PASSAGE PROVIDED:
Impact on Religious Integration

Sufi saints have rendered commendable service in the field of religious unity in North East India. The Sufi saints themselves imbibed the words of the Prophet to ‘spread to others what you have heard from me.’ The Sufis took this message of Muhammad (pbuh) to heart and dedicated their lives to the propagation of Islam and its sacred messages to mankind. Thus from the very beginning, it seemed that the Sufi centers (khanqahs) actually became centers of missionary activity. Many Sufi saints entered Assam with the invading Muslim troops. But a large section of Sufi saints had entered Assam when the central government of Kamrup disappeared and the people of Assam became easy prey to oppression and exploitation and feelings of uncertainty, despair and terror prevailed in their minds. They sought solace in religion. Sufi saints took an active and eager part as reformers and spiritual guides to save the people from such wretched conditions and to infuse new hopes among them. The Sufi saints were successful in converting people from different tribes and communities to Islam on a large scale. They performed the following roles as high missionaries –

First, the saints liberalized and modified the tenets of Islam to make them easily practical by the common people.

Secondly, the Sufi saints tried to remove the high and low discrimination prevailing in society and opened the door for the backward and untouchable communities to enter Islam.

Along with liberating people from social discrimination, Sufi saints bound them with the feeling of fraternity and friendship. Mosques, Dargahs and Mazars are the main Muslim religious institutions that have been playing an important role in the social and cultural life of the Assamese people.

Through songs, bhajans and zikir-zaris, the Sufi saints tried their best to show that in the eyes of Allah there is no discrimination of high and low, caste and creed. All are the creation of the same God. Sufi Saint Sultan Baba composed:

Main Mussalmano nahoi, Hinduo nahoi

Mullao nahoi, kajio nahoi

Mor manat mrityu bhoi nai.

(I am neither a Mussalman nor a Hindu, nor even a mullah or a kaji. I also fear not to die.)

It is observed that Sankardeva was also influenced by the principles of Islam as the principles of Vaishnavism of Sankardeva are actually Assamese Kalima Taiba’s translations. Shankardev says

Ek deva, ek seva ek bine nai keha.

(There is only one God who alone is worthy to be worshipped, except Him there is none.)

In real-life situations, we see that there are many joint Hindu and Muslim villages in Assam where the two communities live together. They are living together in the same village with different prayer houses in the form of Namghar, Mandir, Dargah and Masjid. Communal relations are so cordial in some villages that Muslim villagers often visit their Hindu brothers in namghars and partake of the same offerings with the Hindu brothers. Similarly, Hindu villagers are also seen visiting the shrines of Pirs, Khanqahs and Dargahs.

RECORDED DATA:
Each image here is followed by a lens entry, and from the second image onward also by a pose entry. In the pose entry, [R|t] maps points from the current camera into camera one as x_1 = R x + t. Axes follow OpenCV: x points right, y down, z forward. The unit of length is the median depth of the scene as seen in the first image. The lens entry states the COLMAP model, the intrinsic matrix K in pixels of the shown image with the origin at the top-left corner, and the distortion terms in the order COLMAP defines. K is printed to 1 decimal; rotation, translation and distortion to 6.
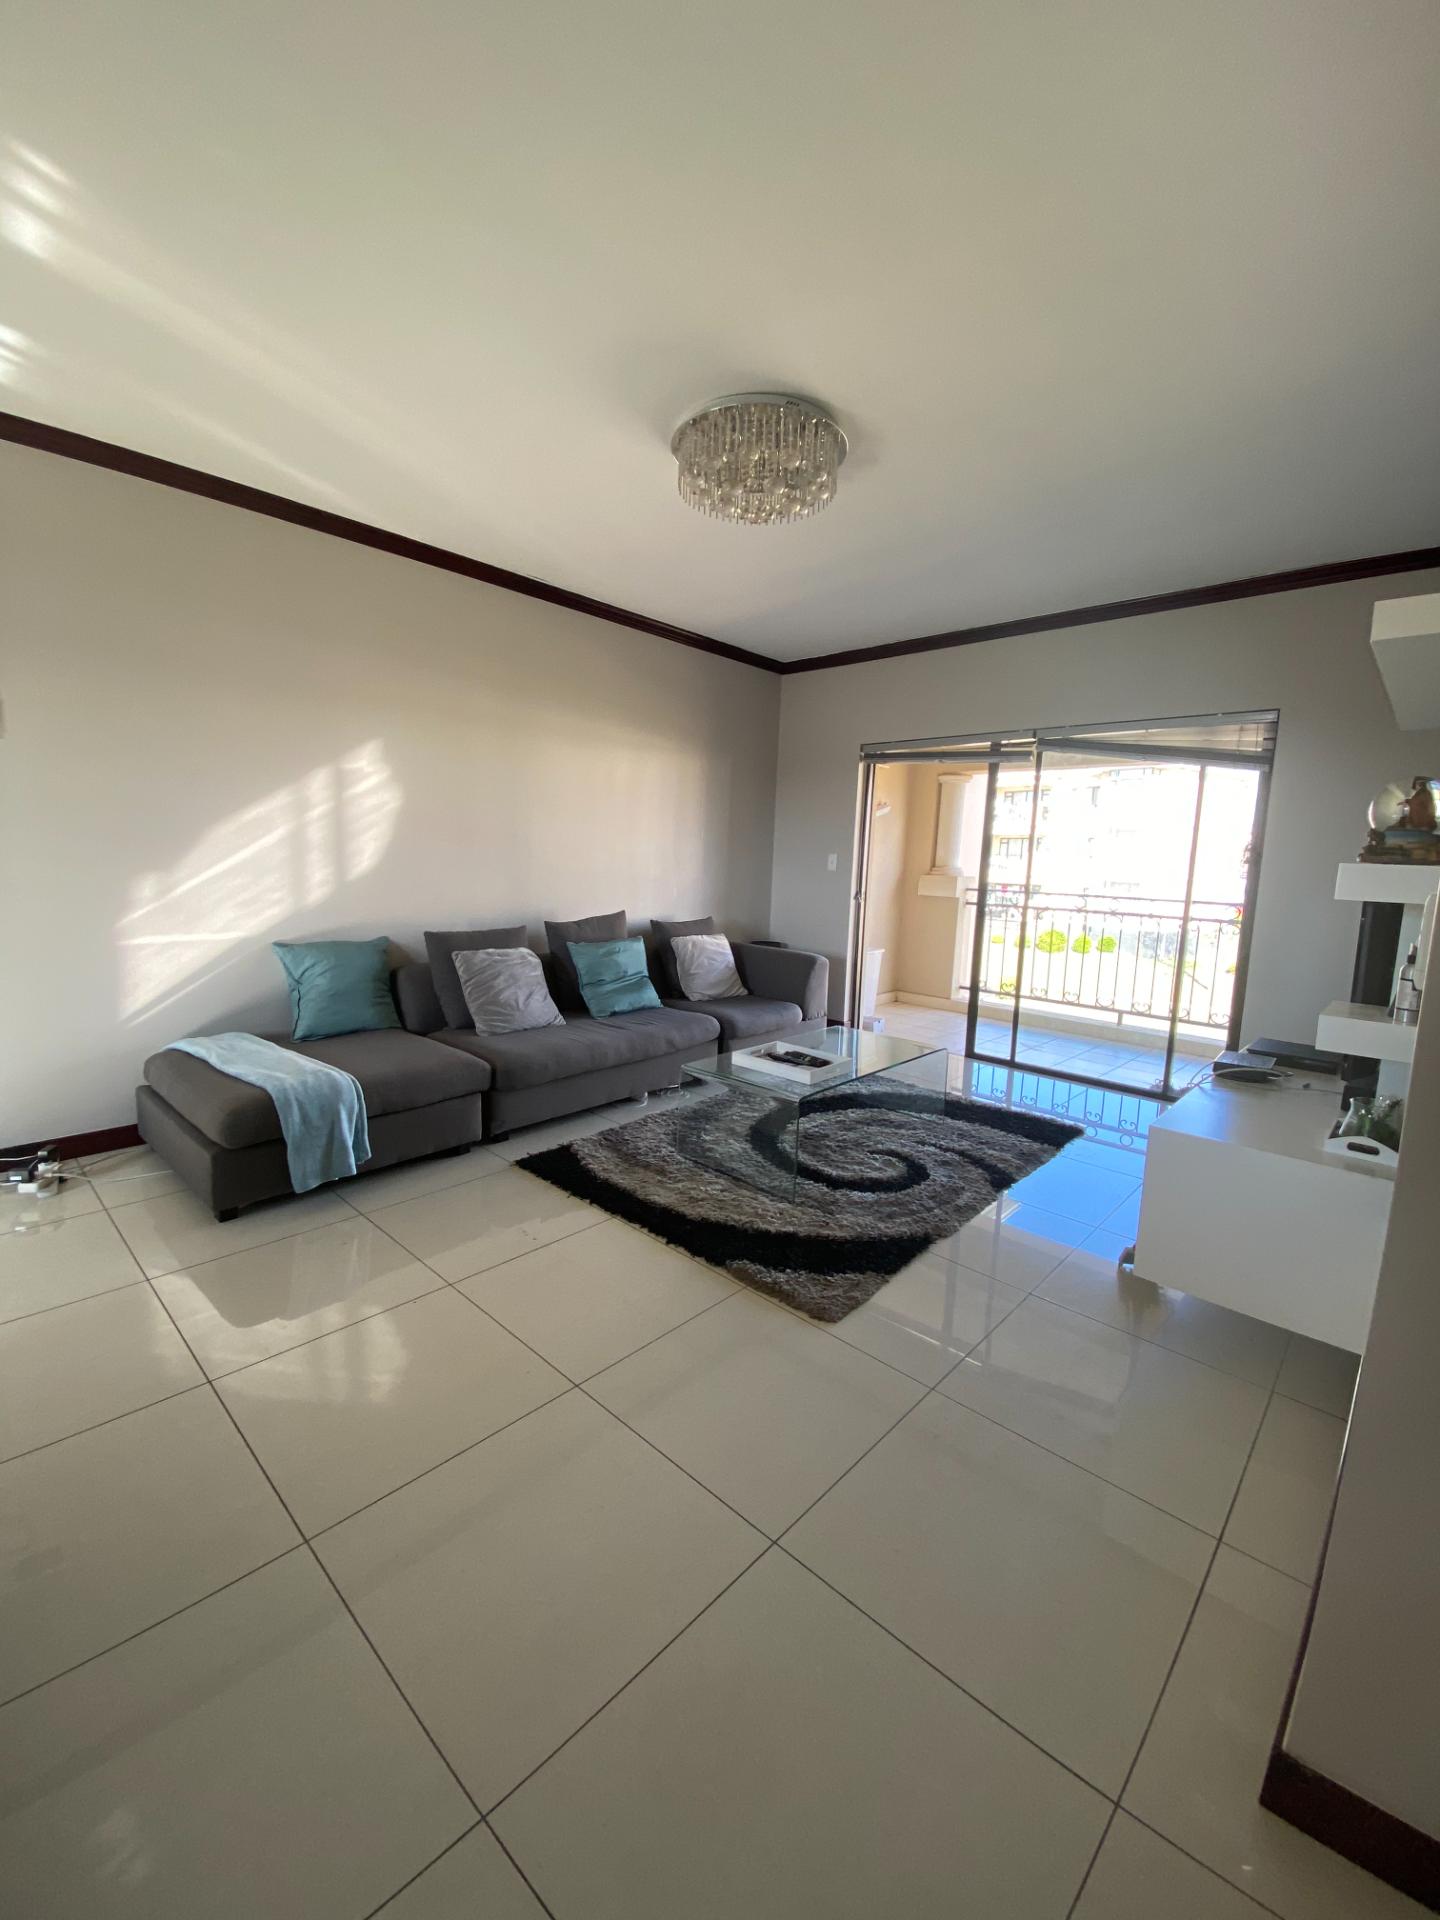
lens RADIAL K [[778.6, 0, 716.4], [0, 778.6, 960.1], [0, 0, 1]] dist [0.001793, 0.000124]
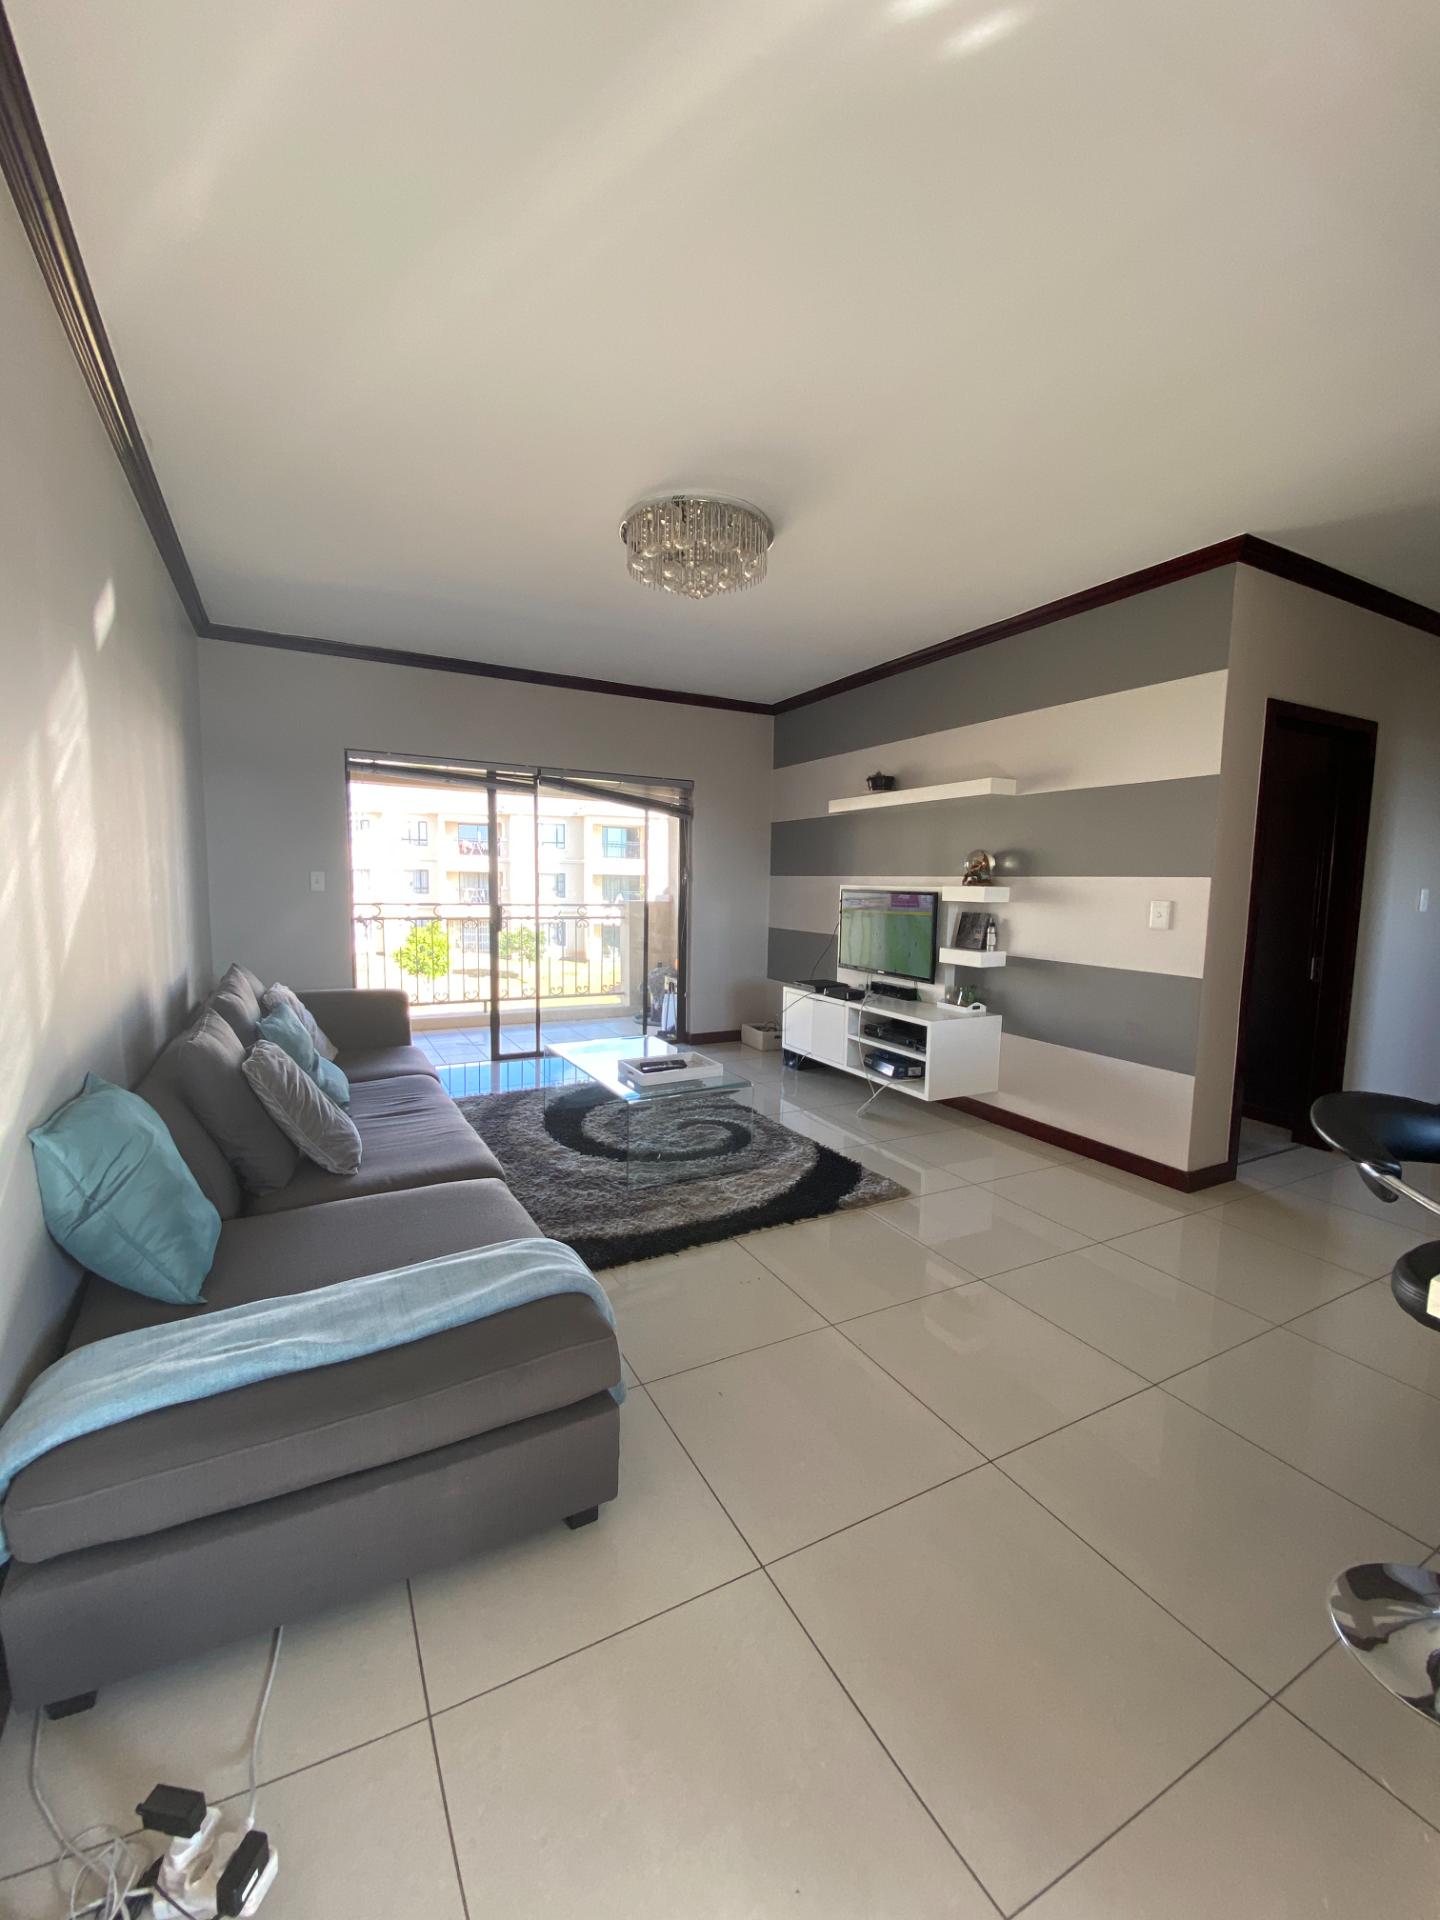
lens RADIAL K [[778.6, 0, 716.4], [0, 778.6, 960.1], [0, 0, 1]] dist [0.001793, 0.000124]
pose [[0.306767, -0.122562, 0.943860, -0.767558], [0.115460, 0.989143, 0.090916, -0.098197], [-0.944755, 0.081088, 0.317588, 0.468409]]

TASK REQUIREMENTS: According to the passage on Sufi saints in North East India, why did the people of Assam seek solace in religion? Answer in one to three sentences.

SOLUTION FOR THIS EXERCISE: The central government of Kamrup had disappeared, and the people of Assam became easy prey to oppression and exploitation. Feelings of uncertainty, despair and terror filled their minds, so they sought solace in religion.